▶ RECORDS TO USE
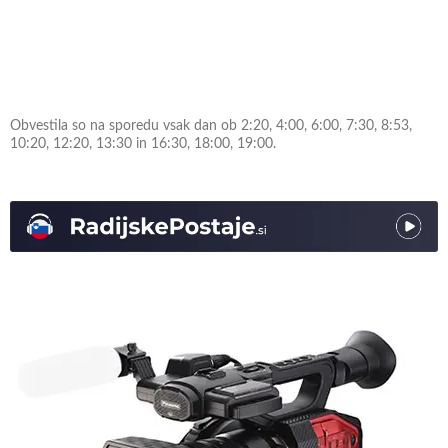
Obvestila so na sporedu vsak dan ob 2:20, 4:00, 6:00, 7:30, 8:53,
10:20, 12:20, 13:30 in 16:30, 18:00, 19:00.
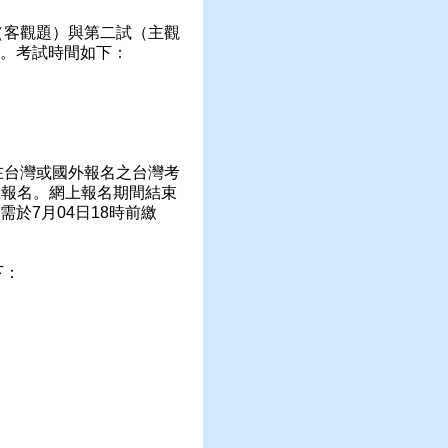
（客觀題）與第二試（主觀
。考試時間如下：
在台灣或國外報名之台灣考
上報名。網上報名期間結束
需於
7
月
04
日
18
時前繳
下：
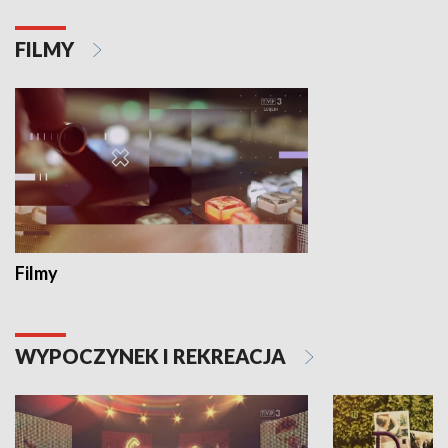
FILMY
Filmy
WYPOCZYNEK I REKREACJA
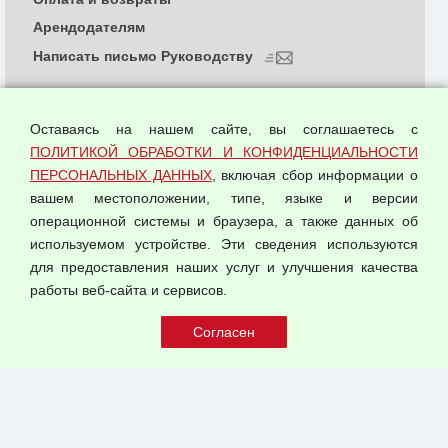
Арендодателям
Написать письмо Руководству
О компании
Политика обработки и конфиденциальности
Оставаясь на нашем сайте, вы соглашаетесь с
персональных данных
ПОЛИТИКОЙ ОБРАБОТКИ И КОНФИДЕНЦИАЛЬНОСТИ
ПЕРСОНАЛЬНЫХ ДАННЫХ
, включая сбор информации о
Согласием на обработку персональных данных
вашем местоположении, типе, языке и версии
Оферта оптовой купли-продажи
операционной системы и браузера, а также данных об
Публичная оферта
используемом устройстве. Эти сведения используются
для предоставления наших услуг и улучшения качества
© 2026 ООО "Феникс"
работы веб-сайта и сервисов.
Все права защищены.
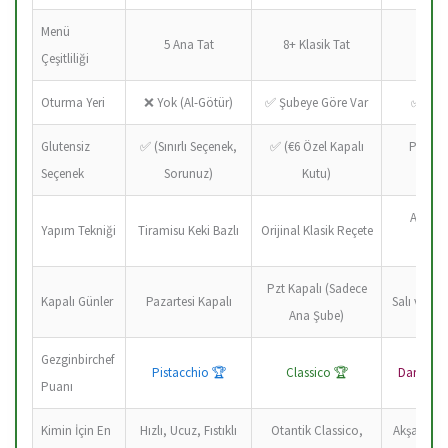
Menü
5 Ana Tat
8+ Klasik Tat
Devas
Çeşitliliği
Oturma Yeri
❌ Yok (Al-Götür)
✅ Şubeye Göre Var
✅ Bar 
Glutensiz
✅ (Sınırlı Seçenek,
✅ (€6 Özel Kapalı
Person
Seçenek
Sorunuz)
Kutu)
Ed
A La M
Yapım Tekniği
Tiramisu Keki Bazlı
Orijinal Klasik Reçete
Si
Pzt Kapalı (Sadece
Kapalı Günler
Pazartesi Kapalı
Salı ve Ç
Ana Şube)
Gezginbirchef
Pistacchio 🏆
Classico 🏆
Dark Cho
Puanı
Kimin İçin En
Hızlı, Ucuz, Fıstıklı
Otantik Classico,
Akşam Şar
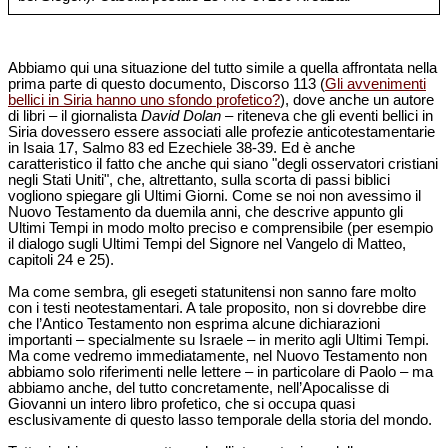
Abbiamo qui una situazione del tutto simile a quella affrontata nella
prima parte di questo documento, Discorso 113 (
Gli avvenimenti
bellici in Siria hanno uno sfondo profetico?
), dove anche un autore
di libri – il giornalista
David Dolan
– riteneva che gli eventi bellici in
Siria dovessero essere associati alle profezie anticotestamentarie
in Isaia 17, Salmo 83 ed Ezechiele 38-39. Ed è anche
caratteristico il fatto che anche qui siano "degli osservatori cristiani
negli Stati Uniti", che, altrettanto, sulla scorta di passi biblici
vogliono spiegare gli Ultimi Giorni. Come se noi non avessimo il
Nuovo Testamento da duemila anni, che descrive appunto gli
Ultimi Tempi in modo molto preciso e comprensibile (per esempio
il dialogo sugli Ultimi Tempi del Signore nel Vangelo di Matteo,
capitoli 24 e 25).
Ma come sembra, gli esegeti statunitensi non sanno fare molto
con i testi neotestamentari. A tale proposito, non si dovrebbe dire
che l’Antico Testamento non esprima alcune dichiarazioni
importanti – specialmente su Israele – in merito agli Ultimi Tempi.
Ma come vedremo immediatamente, nel Nuovo Testamento non
abbiamo solo riferimenti nelle lettere – in particolare di Paolo – ma
abbiamo anche, del tutto concretamente, nell’Apocalisse di
Giovanni un intero libro profetico, che si occupa quasi
esclusivamente di questo lasso temporale della storia del mondo.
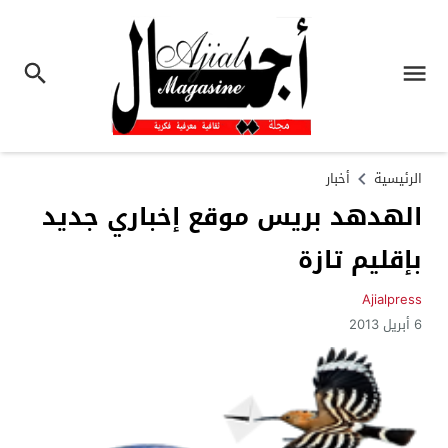
الرئيسية
أخبار
الهدهد بريس موقع إخباري جديد
بإقليم تازة
Ajialpress
6 أبريل 2013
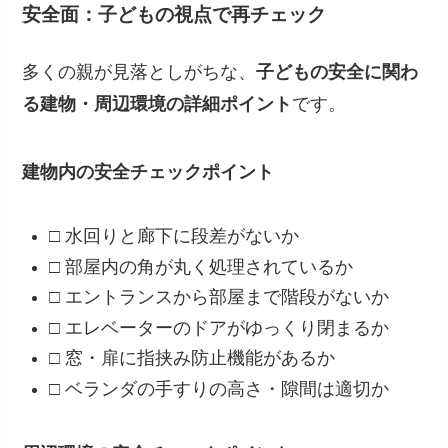
安全面：子どもの視点で再チェック
多くの親が見落としがちな、
子どもの安全に関わ
る建物・周辺環境の詳細ポイント
です。
建物内の安全チェックポイント
□ 水回りと廊下に段差がないか
□ 部屋内の角が丸く処理されているか
□ エントランスから部屋まで階段がないか
□ エレベーターのドアがゆっくり閉まるか
□ 窓・扉に指挟み防止機能があるか
□ ベランダの手すりの高さ・隙間は適切か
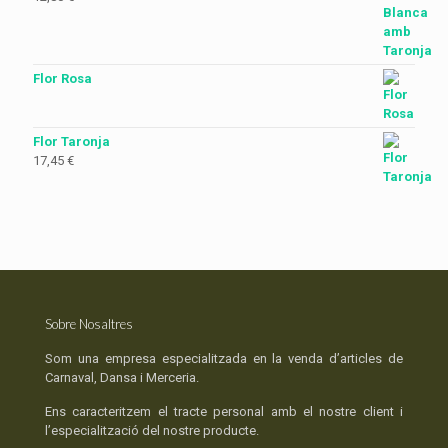
Flor Rosa
Flor Taronja
17,45
€
Sobre Nosaltres
Som una empresa especialitzada en la venda d’articles de
Carnaval, Dansa i Merceria.
Ens caracteritzem el tracte personal amb el nostre client i
l’especialització del nostre producte.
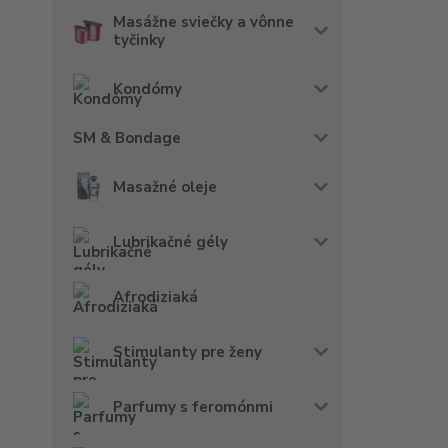
Masážne sviečky a vônne
tyčinky
Kondómy
SM & Bondage
Masažné oleje
Lubrikačné gély
Afrodiziaká
Stimulanty pre ženy
Parfumy s feromónmi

▶ TASK BRIEF
Copy the lines exactly as they appear from the opening of the entries above through the line with "Публичная оферта", excluding all pictures.

▶ ANSWER TO THIS TASK
Obvestila so na sporedu vsak dan ob 2:20, 4:00, 6:00, 7:30, 8:53,
10:20, 12:20, 13:30 in 16:30, 18:00, 19:00.
（客觀題）與第二試（主觀
。考試時間如下：
在台灣或國外報名之台灣考
上報名。網上報名期間結束
需於
7
月
04
日
18
時前繳
下：
FILMY
Filmy
WYPOCZYNEK I REKREACJA
Арендодателям
Написать письмо Руководству
О компании
Политика обработки и конфиденциальности
Оставаясь на нашем сайте, вы соглашаетесь с
персональных данных
ПОЛИТИКОЙ ОБРАБОТКИ И КОНФИДЕНЦИАЛЬНОСТИ
ПЕРСОНАЛЬНЫХ ДАННЫХ
, включая сбор информации о
Согласием на обработку персональных данных
вашем местоположении, типе, языке и версии
Оферта оптовой купли-продажи
операционной системы и браузера, а также данных об
Публичная оферта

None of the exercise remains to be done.